Task objective
Edit the items below by replacing every "distortion" with "lens distortion" and changing nothing else. Leave the pictures out of your answer.

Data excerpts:
----------------------------------------

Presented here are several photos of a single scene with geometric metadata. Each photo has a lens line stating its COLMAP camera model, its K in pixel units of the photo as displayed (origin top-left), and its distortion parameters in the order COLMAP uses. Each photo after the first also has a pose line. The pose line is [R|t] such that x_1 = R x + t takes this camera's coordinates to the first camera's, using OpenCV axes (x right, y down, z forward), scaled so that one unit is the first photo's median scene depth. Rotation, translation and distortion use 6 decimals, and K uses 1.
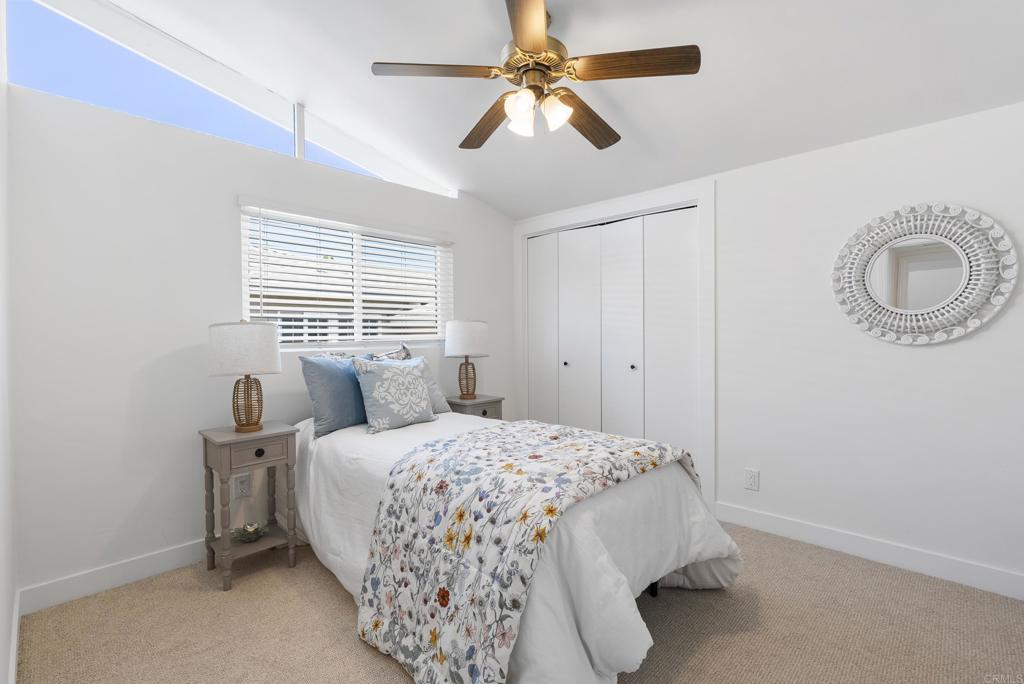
lens RADIAL K [[463.5, 0, 512.8], [0, 463.5, 337.5], [0, 0, 1]] dist [0.000152, 0.000322]
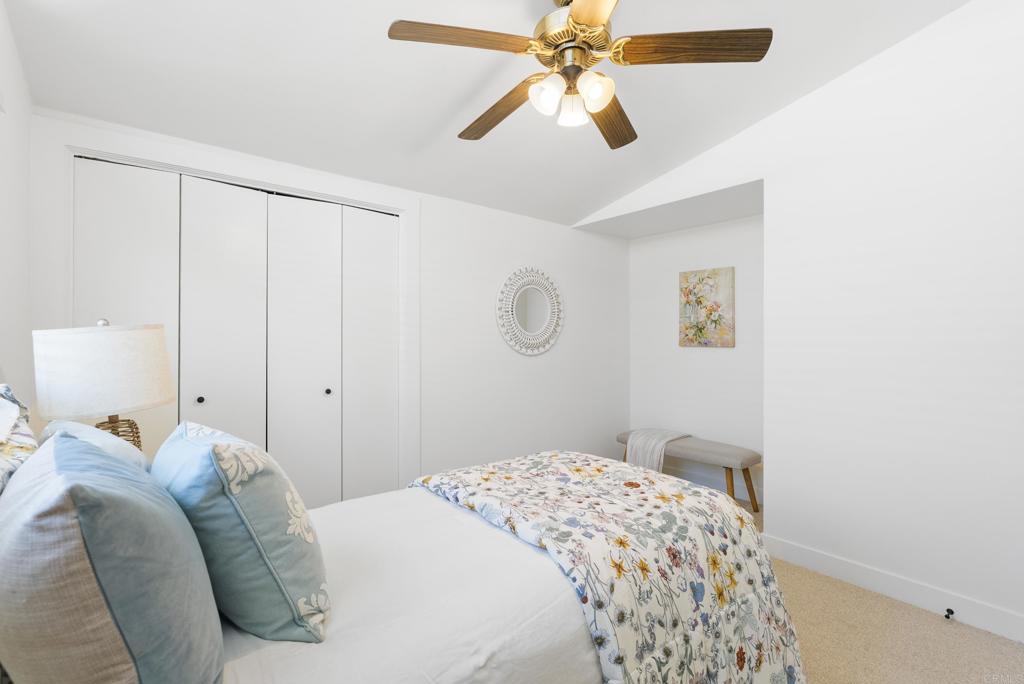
lens RADIAL K [[463.5, 0, 512.8], [0, 463.5, 337.5], [0, 0, 1]] dist [0.000152, 0.000322]
pose [[0.120208, 0.010302, 0.992695, -0.932331], [0.005152, 0.999926, -0.011001, -0.033569], [-0.992735, 0.006437, 0.120146, 1.140501]]
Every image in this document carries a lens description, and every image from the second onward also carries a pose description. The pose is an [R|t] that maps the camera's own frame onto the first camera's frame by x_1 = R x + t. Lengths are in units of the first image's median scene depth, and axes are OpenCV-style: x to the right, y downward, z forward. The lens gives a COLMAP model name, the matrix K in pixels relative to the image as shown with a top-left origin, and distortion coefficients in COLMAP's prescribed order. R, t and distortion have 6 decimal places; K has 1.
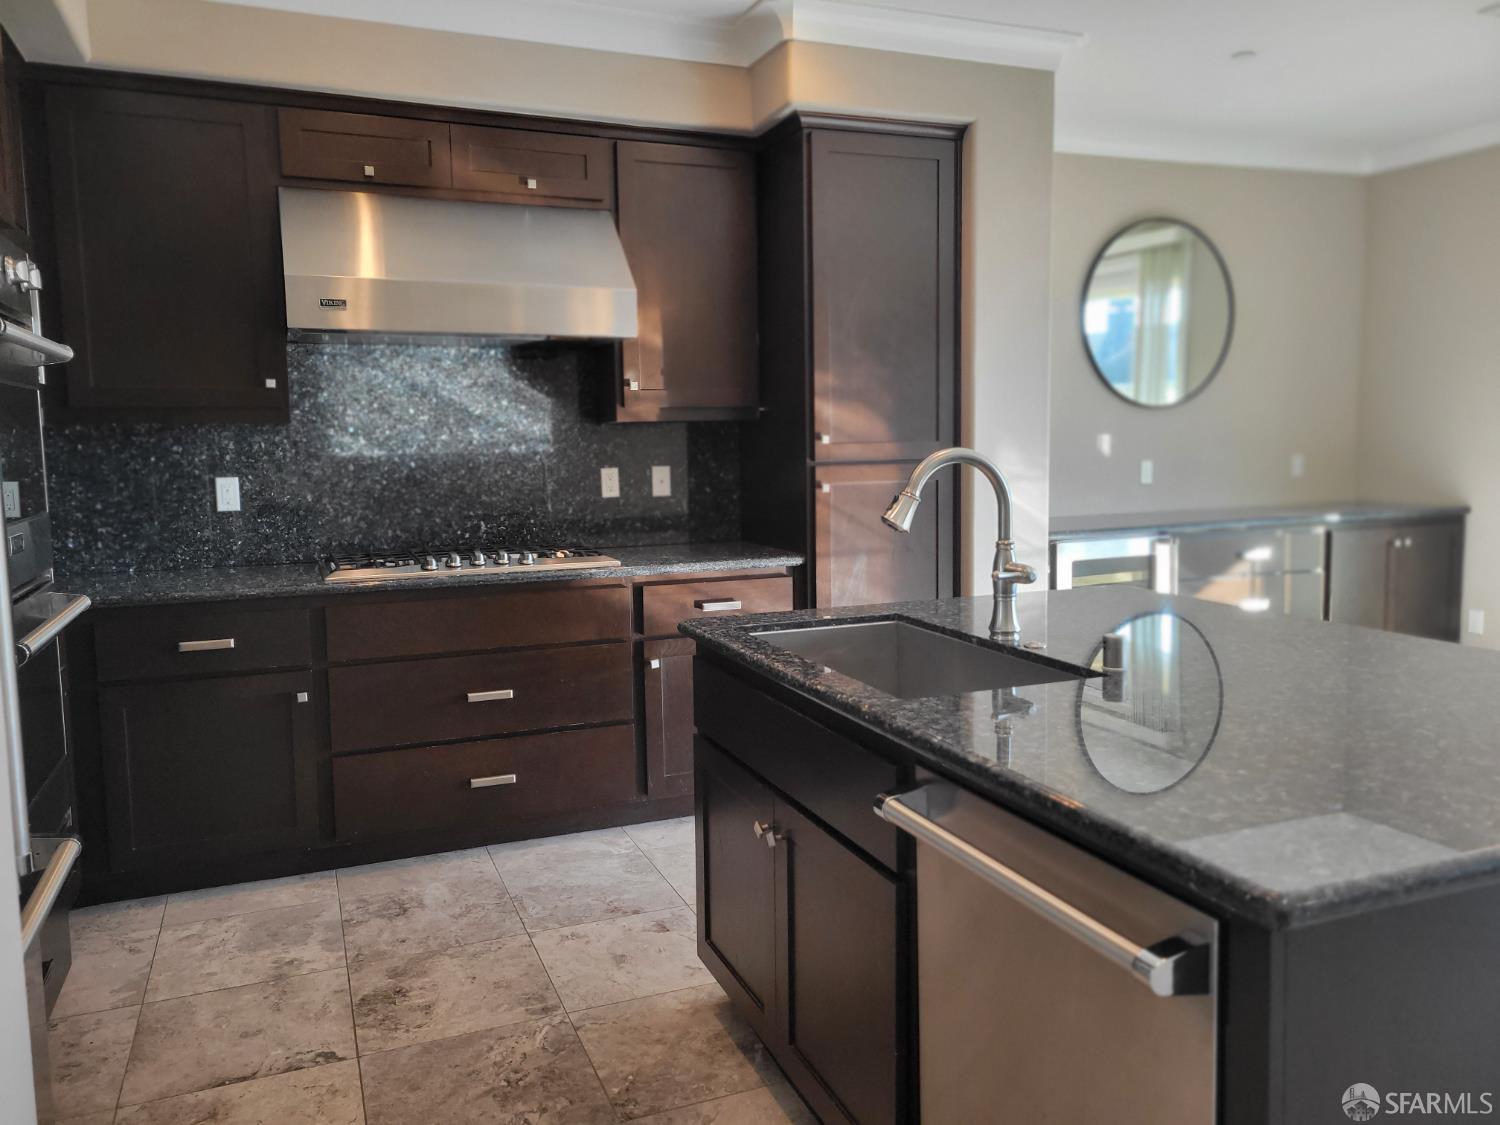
lens RADIAL K [[1136.7, 0, 761.7], [0, 1136.7, 561.1], [0, 0, 1]] dist [0.041714, -0.011704]
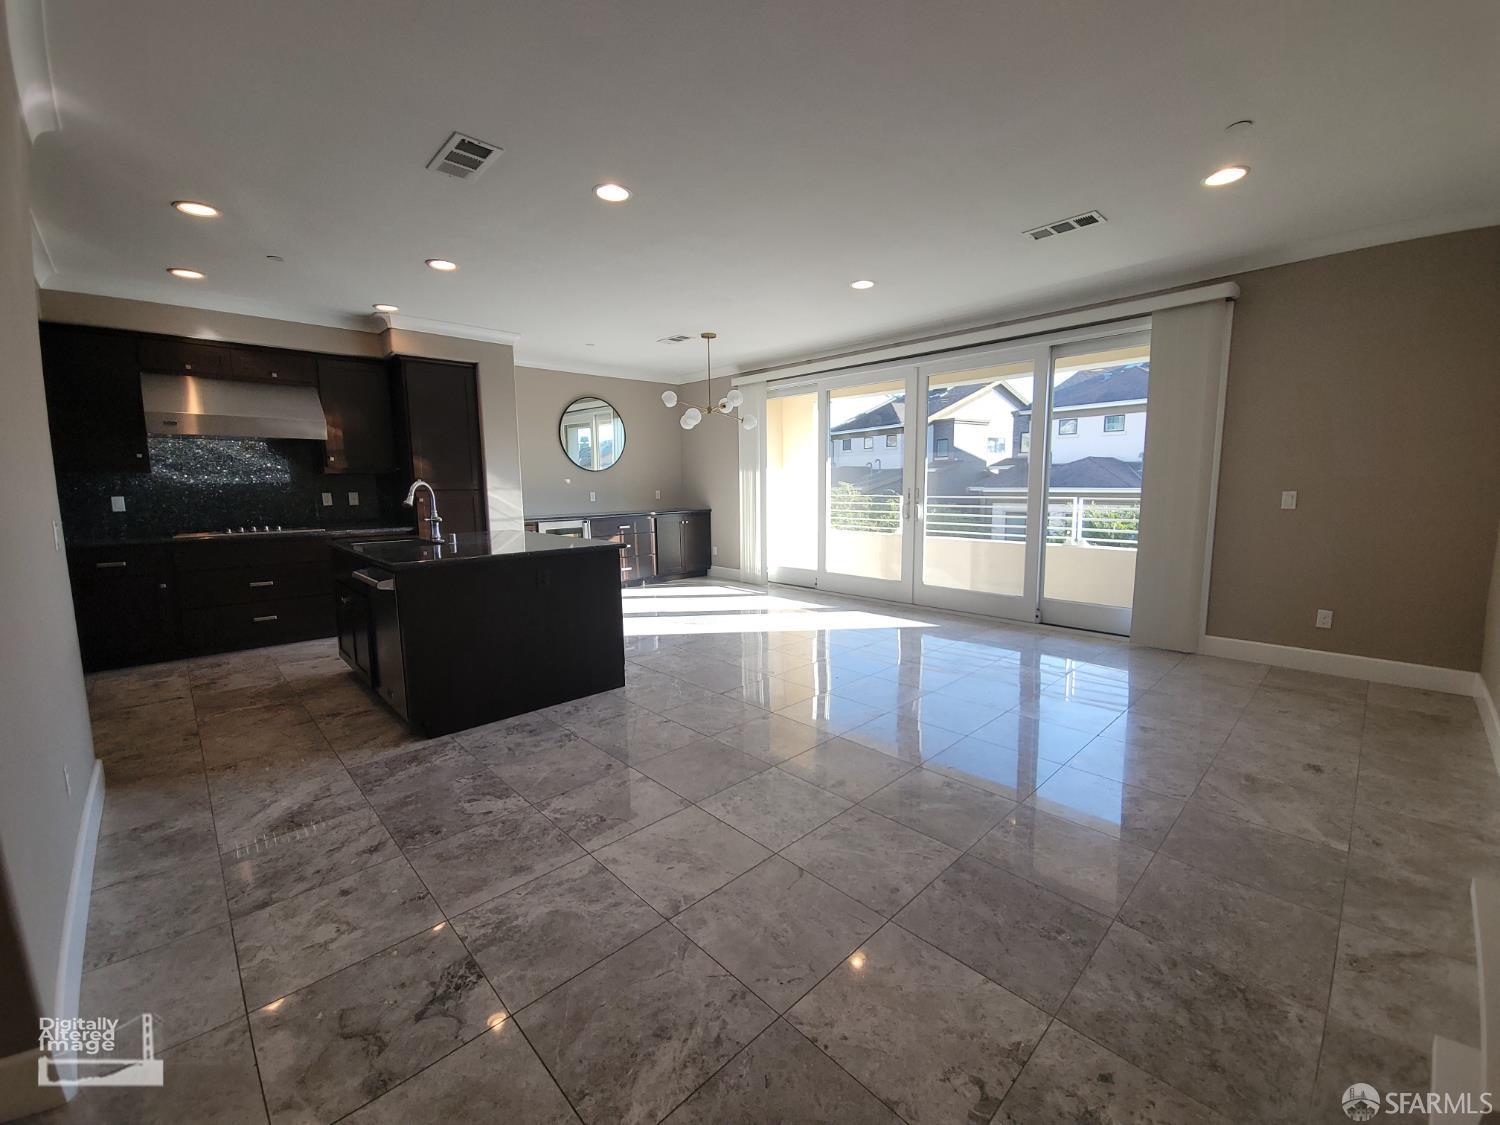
lens RADIAL K [[610.3, 0, 759.5], [0, 610.3, 561.2], [0, 0, 1]] dist [0.001711, -0.001015]
pose [[0.929238, -0.042721, 0.367003, 0.255070], [0.039010, 0.999085, 0.017527, 0.080219], [-0.367416, -0.001970, 0.930055, -0.567658]]
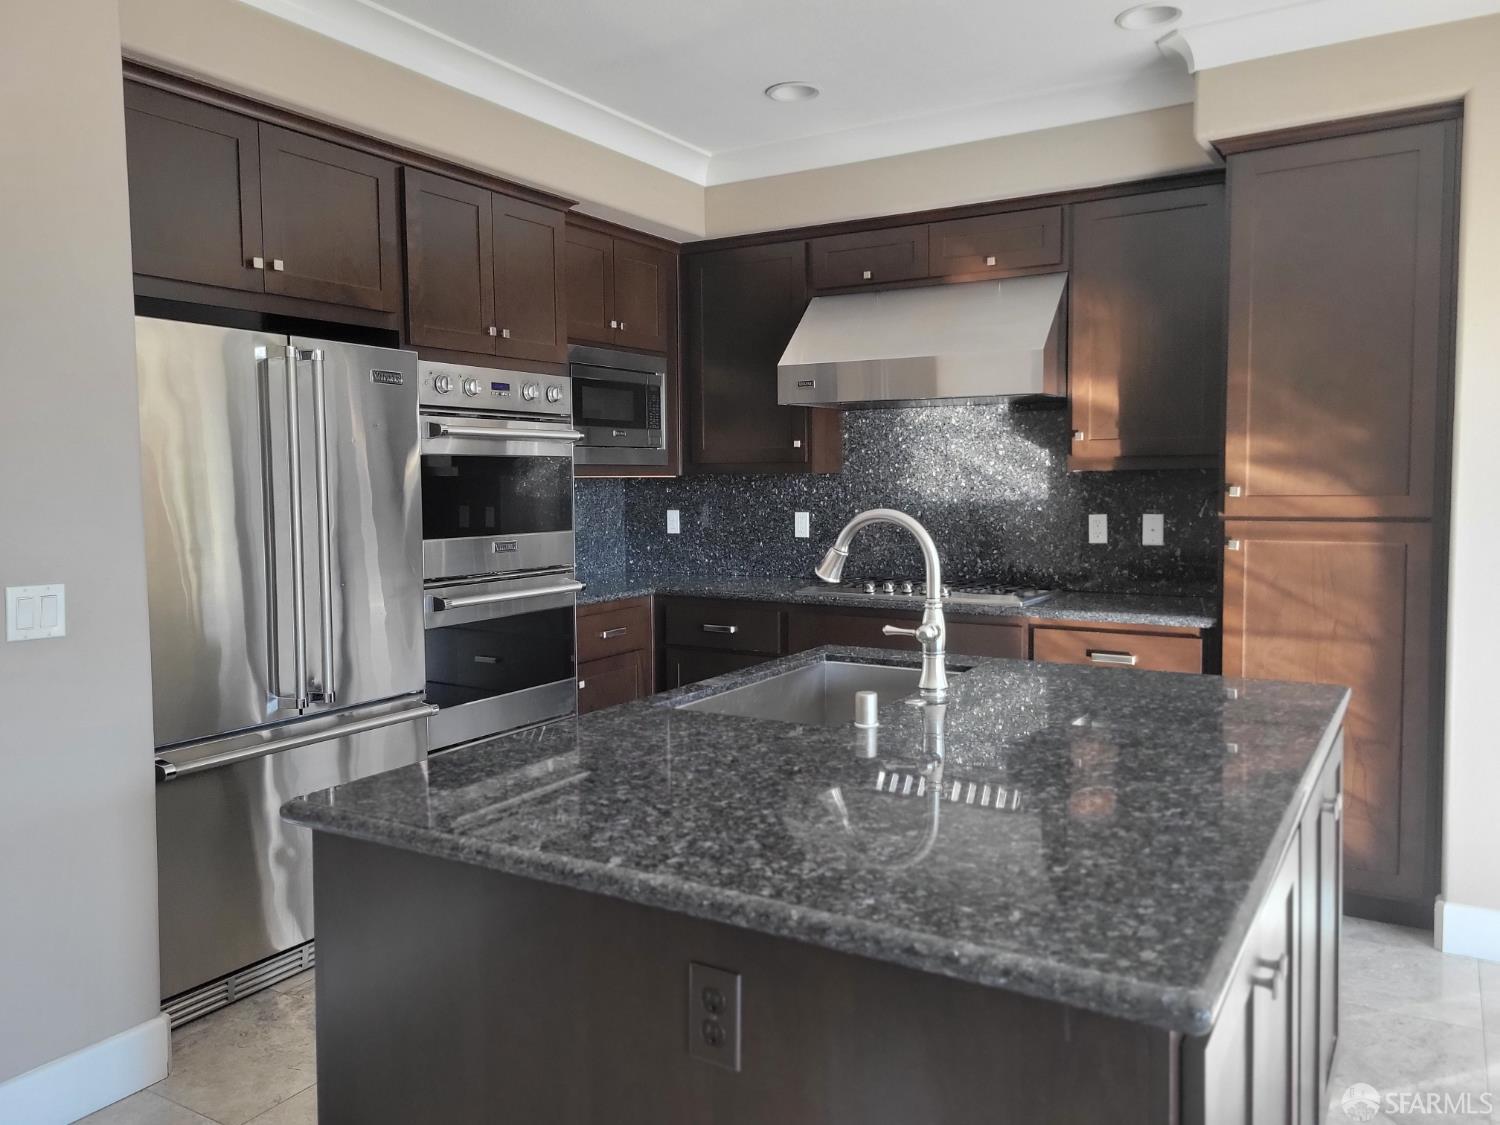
lens RADIAL K [[1136.7, 0, 739.4], [0, 1136.7, 556.9], [0, 0, 1]] dist [0.041714, -0.011704]
pose [[0.586559, 0.065287, -0.807271, 0.560154], [-0.090514, 0.995786, 0.014766, -0.033003], [0.804833, 0.064408, 0.589996, 0.149751]]
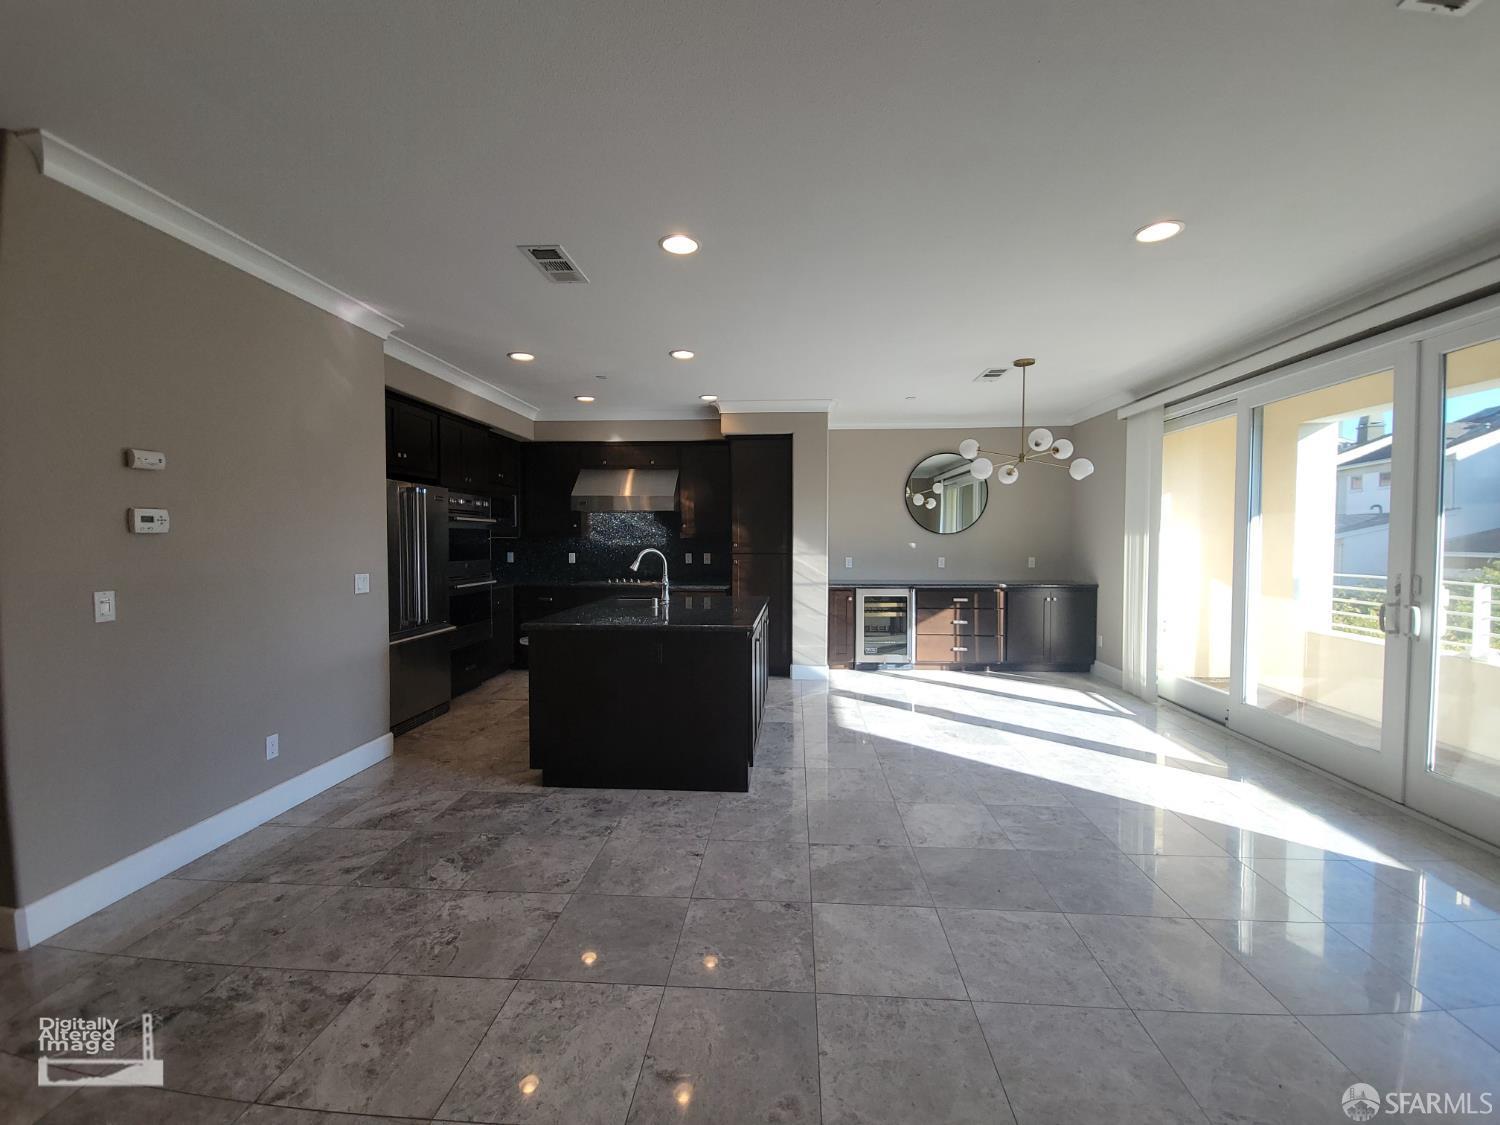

----------------------------------------

Task solution
Presented here are several photos of a single scene with geometric metadata. Each photo has a lens line stating its COLMAP camera model, its K in pixel units of the photo as displayed (origin top-left), and its lens distortion parameters in the order COLMAP uses. Each photo after the first also has a pose line. The pose line is [R|t] such that x_1 = R x + t takes this camera's coordinates to the first camera's, using OpenCV axes (x right, y down, z forward), scaled so that one unit is the first photo's median scene depth. Rotation, translation and lens distortion use 6 decimals, and K uses 1.
lens RADIAL K [[463.5, 0, 512.8], [0, 463.5, 337.5], [0, 0, 1]] dist [0.000152, 0.000322]
lens RADIAL K [[463.5, 0, 512.8], [0, 463.5, 337.5], [0, 0, 1]] dist [0.000152, 0.000322]
pose [[0.120208, 0.010302, 0.992695, -0.932331], [0.005152, 0.999926, -0.011001, -0.033569], [-0.992735, 0.006437, 0.120146, 1.140501]]
Every image in this document carries a lens description, and every image from the second onward also carries a pose description. The pose is an [R|t] that maps the camera's own frame onto the first camera's frame by x_1 = R x + t. Lengths are in units of the first image's median scene depth, and axes are OpenCV-style: x to the right, y downward, z forward. The lens gives a COLMAP model name, the matrix K in pixels relative to the image as shown with a top-left origin, and lens distortion coefficients in COLMAP's prescribed order. R, t and lens distortion have 6 decimal places; K has 1.
lens RADIAL K [[1136.7, 0, 761.7], [0, 1136.7, 561.1], [0, 0, 1]] dist [0.041714, -0.011704]
lens RADIAL K [[610.3, 0, 759.5], [0, 610.3, 561.2], [0, 0, 1]] dist [0.001711, -0.001015]
pose [[0.929238, -0.042721, 0.367003, 0.255070], [0.039010, 0.999085, 0.017527, 0.080219], [-0.367416, -0.001970, 0.930055, -0.567658]]
lens RADIAL K [[1136.7, 0, 739.4], [0, 1136.7, 556.9], [0, 0, 1]] dist [0.041714, -0.011704]
pose [[0.586559, 0.065287, -0.807271, 0.560154], [-0.090514, 0.995786, 0.014766, -0.033003], [0.804833, 0.064408, 0.589996, 0.149751]]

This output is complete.